[Opening DATA EXCERPTS section]

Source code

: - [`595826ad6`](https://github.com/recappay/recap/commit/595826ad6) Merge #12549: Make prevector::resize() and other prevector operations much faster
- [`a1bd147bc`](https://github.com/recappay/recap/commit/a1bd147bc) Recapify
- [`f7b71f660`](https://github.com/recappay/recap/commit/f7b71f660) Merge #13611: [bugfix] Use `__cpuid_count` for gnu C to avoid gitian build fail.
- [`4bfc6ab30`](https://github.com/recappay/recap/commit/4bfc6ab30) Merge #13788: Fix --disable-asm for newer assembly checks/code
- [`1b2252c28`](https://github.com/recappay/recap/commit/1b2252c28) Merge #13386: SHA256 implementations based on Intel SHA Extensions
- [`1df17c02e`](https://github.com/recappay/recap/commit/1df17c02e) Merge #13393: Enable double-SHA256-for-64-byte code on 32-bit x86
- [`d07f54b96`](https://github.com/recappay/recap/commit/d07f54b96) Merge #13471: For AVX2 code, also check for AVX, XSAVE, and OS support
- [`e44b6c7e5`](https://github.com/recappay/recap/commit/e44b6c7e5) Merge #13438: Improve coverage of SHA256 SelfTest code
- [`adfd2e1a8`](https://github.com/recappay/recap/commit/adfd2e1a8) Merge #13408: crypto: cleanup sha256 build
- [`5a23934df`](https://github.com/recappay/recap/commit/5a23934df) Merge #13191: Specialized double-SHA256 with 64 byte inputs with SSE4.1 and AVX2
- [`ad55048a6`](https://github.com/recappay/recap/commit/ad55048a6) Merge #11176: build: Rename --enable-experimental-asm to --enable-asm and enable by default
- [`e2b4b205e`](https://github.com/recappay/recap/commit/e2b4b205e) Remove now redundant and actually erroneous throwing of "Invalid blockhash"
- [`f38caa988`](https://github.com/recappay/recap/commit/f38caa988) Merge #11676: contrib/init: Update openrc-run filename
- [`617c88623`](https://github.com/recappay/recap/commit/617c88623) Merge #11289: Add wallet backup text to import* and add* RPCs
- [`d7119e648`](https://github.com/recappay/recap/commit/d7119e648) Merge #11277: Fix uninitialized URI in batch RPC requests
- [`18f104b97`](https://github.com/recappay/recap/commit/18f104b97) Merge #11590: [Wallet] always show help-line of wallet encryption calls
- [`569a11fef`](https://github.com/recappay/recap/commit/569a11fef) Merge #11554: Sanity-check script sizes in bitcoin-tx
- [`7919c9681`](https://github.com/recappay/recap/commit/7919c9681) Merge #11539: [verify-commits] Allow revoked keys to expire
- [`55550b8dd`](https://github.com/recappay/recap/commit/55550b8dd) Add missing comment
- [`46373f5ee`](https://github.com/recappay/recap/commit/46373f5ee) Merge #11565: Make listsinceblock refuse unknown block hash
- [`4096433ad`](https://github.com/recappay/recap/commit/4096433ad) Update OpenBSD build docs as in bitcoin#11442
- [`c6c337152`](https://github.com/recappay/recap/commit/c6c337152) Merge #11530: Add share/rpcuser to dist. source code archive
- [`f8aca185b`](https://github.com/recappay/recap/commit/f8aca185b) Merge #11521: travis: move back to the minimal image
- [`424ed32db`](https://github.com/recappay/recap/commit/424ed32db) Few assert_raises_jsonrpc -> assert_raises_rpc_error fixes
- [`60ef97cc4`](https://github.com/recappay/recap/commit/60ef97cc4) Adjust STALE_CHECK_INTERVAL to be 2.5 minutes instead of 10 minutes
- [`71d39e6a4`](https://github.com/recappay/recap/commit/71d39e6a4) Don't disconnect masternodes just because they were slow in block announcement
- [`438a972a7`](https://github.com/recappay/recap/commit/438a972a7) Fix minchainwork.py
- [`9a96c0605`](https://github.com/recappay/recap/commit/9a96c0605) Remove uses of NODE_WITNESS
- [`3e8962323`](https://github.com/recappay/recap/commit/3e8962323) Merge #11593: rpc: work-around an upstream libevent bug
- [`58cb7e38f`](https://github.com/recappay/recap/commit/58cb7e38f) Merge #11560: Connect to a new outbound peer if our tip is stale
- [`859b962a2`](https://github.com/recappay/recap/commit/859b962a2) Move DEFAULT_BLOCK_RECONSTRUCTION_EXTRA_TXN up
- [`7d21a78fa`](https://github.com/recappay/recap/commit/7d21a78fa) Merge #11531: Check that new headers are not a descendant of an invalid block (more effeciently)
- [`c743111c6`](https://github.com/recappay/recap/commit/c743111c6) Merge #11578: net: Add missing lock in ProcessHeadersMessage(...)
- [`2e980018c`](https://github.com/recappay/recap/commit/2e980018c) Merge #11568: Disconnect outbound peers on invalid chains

[Closing DATA EXCERPTS section]

ABOUT THIS TASK: Output each line of the data exactly as it stands above.

SOLUTION FOR THIS PROBLEM:
Source code

: - [`595826ad6`](https://github.com/recappay/recap/commit/595826ad6) Merge #12549: Make prevector::resize() and other prevector operations much faster
- [`a1bd147bc`](https://github.com/recappay/recap/commit/a1bd147bc) Recapify
- [`f7b71f660`](https://github.com/recappay/recap/commit/f7b71f660) Merge #13611: [bugfix] Use `__cpuid_count` for gnu C to avoid gitian build fail.
- [`4bfc6ab30`](https://github.com/recappay/recap/commit/4bfc6ab30) Merge #13788: Fix --disable-asm for newer assembly checks/code
- [`1b2252c28`](https://github.com/recappay/recap/commit/1b2252c28) Merge #13386: SHA256 implementations based on Intel SHA Extensions
- [`1df17c02e`](https://github.com/recappay/recap/commit/1df17c02e) Merge #13393: Enable double-SHA256-for-64-byte code on 32-bit x86
- [`d07f54b96`](https://github.com/recappay/recap/commit/d07f54b96) Merge #13471: For AVX2 code, also check for AVX, XSAVE, and OS support
- [`e44b6c7e5`](https://github.com/recappay/recap/commit/e44b6c7e5) Merge #13438: Improve coverage of SHA256 SelfTest code
- [`adfd2e1a8`](https://github.com/recappay/recap/commit/adfd2e1a8) Merge #13408: crypto: cleanup sha256 build
- [`5a23934df`](https://github.com/recappay/recap/commit/5a23934df) Merge #13191: Specialized double-SHA256 with 64 byte inputs with SSE4.1 and AVX2
- [`ad55048a6`](https://github.com/recappay/recap/commit/ad55048a6) Merge #11176: build: Rename --enable-experimental-asm to --enable-asm and enable by default
- [`e2b4b205e`](https://github.com/recappay/recap/commit/e2b4b205e) Remove now redundant and actually erroneous throwing of "Invalid blockhash"
- [`f38caa988`](https://github.com/recappay/recap/commit/f38caa988) Merge #11676: contrib/init: Update openrc-run filename
- [`617c88623`](https://github.com/recappay/recap/commit/617c88623) Merge #11289: Add wallet backup text to import* and add* RPCs
- [`d7119e648`](https://github.com/recappay/recap/commit/d7119e648) Merge #11277: Fix uninitialized URI in batch RPC requests
- [`18f104b97`](https://github.com/recappay/recap/commit/18f104b97) Merge #11590: [Wallet] always show help-line of wallet encryption calls
- [`569a11fef`](https://github.com/recappay/recap/commit/569a11fef) Merge #11554: Sanity-check script sizes in bitcoin-tx
- [`7919c9681`](https://github.com/recappay/recap/commit/7919c9681) Merge #11539: [verify-commits] Allow revoked keys to expire
- [`55550b8dd`](https://github.com/recappay/recap/commit/55550b8dd) Add missing comment
- [`46373f5ee`](https://github.com/recappay/recap/commit/46373f5ee) Merge #11565: Make listsinceblock refuse unknown block hash
- [`4096433ad`](https://github.com/recappay/recap/commit/4096433ad) Update OpenBSD build docs as in bitcoin#11442
- [`c6c337152`](https://github.com/recappay/recap/commit/c6c337152) Merge #11530: Add share/rpcuser to dist. source code archive
- [`f8aca185b`](https://github.com/recappay/recap/commit/f8aca185b) Merge #11521: travis: move back to the minimal image
- [`424ed32db`](https://github.com/recappay/recap/commit/424ed32db) Few assert_raises_jsonrpc -> assert_raises_rpc_error fixes
- [`60ef97cc4`](https://github.com/recappay/recap/commit/60ef97cc4) Adjust STALE_CHECK_INTERVAL to be 2.5 minutes instead of 10 minutes
- [`71d39e6a4`](https://github.com/recappay/recap/commit/71d39e6a4) Don't disconnect masternodes just because they were slow in block announcement
- [`438a972a7`](https://github.com/recappay/recap/commit/438a972a7) Fix minchainwork.py
- [`9a96c0605`](https://github.com/recappay/recap/commit/9a96c0605) Remove uses of NODE_WITNESS
- [`3e8962323`](https://github.com/recappay/recap/commit/3e8962323) Merge #11593: rpc: work-around an upstream libevent bug
- [`58cb7e38f`](https://github.com/recappay/recap/commit/58cb7e38f) Merge #11560: Connect to a new outbound peer if our tip is stale
- [`859b962a2`](https://github.com/recappay/recap/commit/859b962a2) Move DEFAULT_BLOCK_RECONSTRUCTION_EXTRA_TXN up
- [`7d21a78fa`](https://github.com/recappay/recap/commit/7d21a78fa) Merge #11531: Check that new headers are not a descendant of an invalid block (more effeciently)
- [`c743111c6`](https://github.com/recappay/recap/commit/c743111c6) Merge #11578: net: Add missing lock in ProcessHeadersMessage(...)
- [`2e980018c`](https://github.com/recappay/recap/commit/2e980018c) Merge #11568: Disconnect outbound peers on invalid chains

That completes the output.